YR Media (formerly Youth Radio) is an American non-profit youth media organization. It was first established in Berkeley, California, and it moved to Oakland in 2007. The organization has been inactive since October 2024.

YR Media was founded by Ellin O'Leary in 1993, who served as its first Executive Director. YR Media advocated for youth participation in media and journalism. YR Media also operated in Los Angeles, Boston, Atlanta, and Washington, D.C.

YR Media has worked with outlets including Teen Vogue, NPR, Pandora, and The New York Times.

==Advocacy efforts==

YR Media engaged with youth on education and career pathways in media, technology and creative arts. YR served predominantly racial minorities and low-income communities.

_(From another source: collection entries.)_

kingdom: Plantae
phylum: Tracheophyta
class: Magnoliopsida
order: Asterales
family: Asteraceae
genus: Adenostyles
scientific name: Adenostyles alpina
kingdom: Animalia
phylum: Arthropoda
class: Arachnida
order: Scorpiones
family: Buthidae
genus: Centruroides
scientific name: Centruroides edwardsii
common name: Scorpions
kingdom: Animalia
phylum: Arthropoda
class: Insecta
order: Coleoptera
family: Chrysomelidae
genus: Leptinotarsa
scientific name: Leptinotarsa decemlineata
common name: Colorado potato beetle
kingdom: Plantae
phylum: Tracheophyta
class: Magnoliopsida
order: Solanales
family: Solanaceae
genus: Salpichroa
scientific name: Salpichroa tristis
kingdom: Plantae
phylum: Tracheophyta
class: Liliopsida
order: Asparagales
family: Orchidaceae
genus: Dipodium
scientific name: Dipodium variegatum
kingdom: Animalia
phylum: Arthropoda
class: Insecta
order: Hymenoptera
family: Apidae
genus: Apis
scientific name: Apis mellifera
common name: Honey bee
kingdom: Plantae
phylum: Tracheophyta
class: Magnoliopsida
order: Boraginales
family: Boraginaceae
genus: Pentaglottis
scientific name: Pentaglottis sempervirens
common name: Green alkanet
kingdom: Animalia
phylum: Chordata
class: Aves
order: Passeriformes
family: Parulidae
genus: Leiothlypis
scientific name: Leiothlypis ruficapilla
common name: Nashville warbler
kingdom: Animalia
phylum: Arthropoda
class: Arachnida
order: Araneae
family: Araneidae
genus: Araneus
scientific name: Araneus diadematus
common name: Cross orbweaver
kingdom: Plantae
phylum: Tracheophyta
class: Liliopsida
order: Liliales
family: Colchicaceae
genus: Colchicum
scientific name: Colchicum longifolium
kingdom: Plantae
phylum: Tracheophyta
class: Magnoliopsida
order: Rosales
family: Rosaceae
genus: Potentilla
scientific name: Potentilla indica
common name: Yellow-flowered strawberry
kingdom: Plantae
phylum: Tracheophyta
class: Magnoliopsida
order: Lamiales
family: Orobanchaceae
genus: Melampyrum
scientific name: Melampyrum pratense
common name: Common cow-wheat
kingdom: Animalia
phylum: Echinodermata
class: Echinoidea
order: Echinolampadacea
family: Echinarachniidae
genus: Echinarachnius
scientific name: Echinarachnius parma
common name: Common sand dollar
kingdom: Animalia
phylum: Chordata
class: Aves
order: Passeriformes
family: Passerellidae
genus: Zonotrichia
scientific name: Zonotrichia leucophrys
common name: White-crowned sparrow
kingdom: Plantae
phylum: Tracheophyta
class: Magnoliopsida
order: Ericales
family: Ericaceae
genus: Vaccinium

YR Media ran training programs with technology education, and program graduates became eligible for jobs at YR Media.

==History==

Youth Radio was founded in 1993 as Youth Radio in Berkeley, California. In 2007, Youth Radio moved its headquarters to downtown Oakland. In 2007, Youth Radio reported on the importance of the youth vote at the Democratic National Convention in Charlotte, North Carolina.

In 2021, the organization expanded to Chicago.

In October 2024, the organization paused operations amid financial difficulties. YR Media laid off employees on November 8, 2024, and shut down indefinitely, although the organization's leadership said they hoped to reopen in the future.

==Awards==
- George Foster Peabody Award – 2001, 2011
- Edward R. Murrow Award – 2001, 2005, 2010, 2011
- Robert F. Kennedy Journalism Award–2010
- President’s Committee on the Arts and the Humanities Award – 2012
- Red Cross Heroes Award – 2010
- Alfred I. duPont-Columbia University Award – 2000

==Divisions==

All Day Play: YR Media had a radio station that aired commentary, news, and music.

Remix Your Life: YR Media's music production and distribution label.

Adult ISH: YR Media had a culture, storytelling and advice talk show podcast produced by people who are almost adults. ADULT ISH was hosted by Nyge Turner and Merk Nguyen.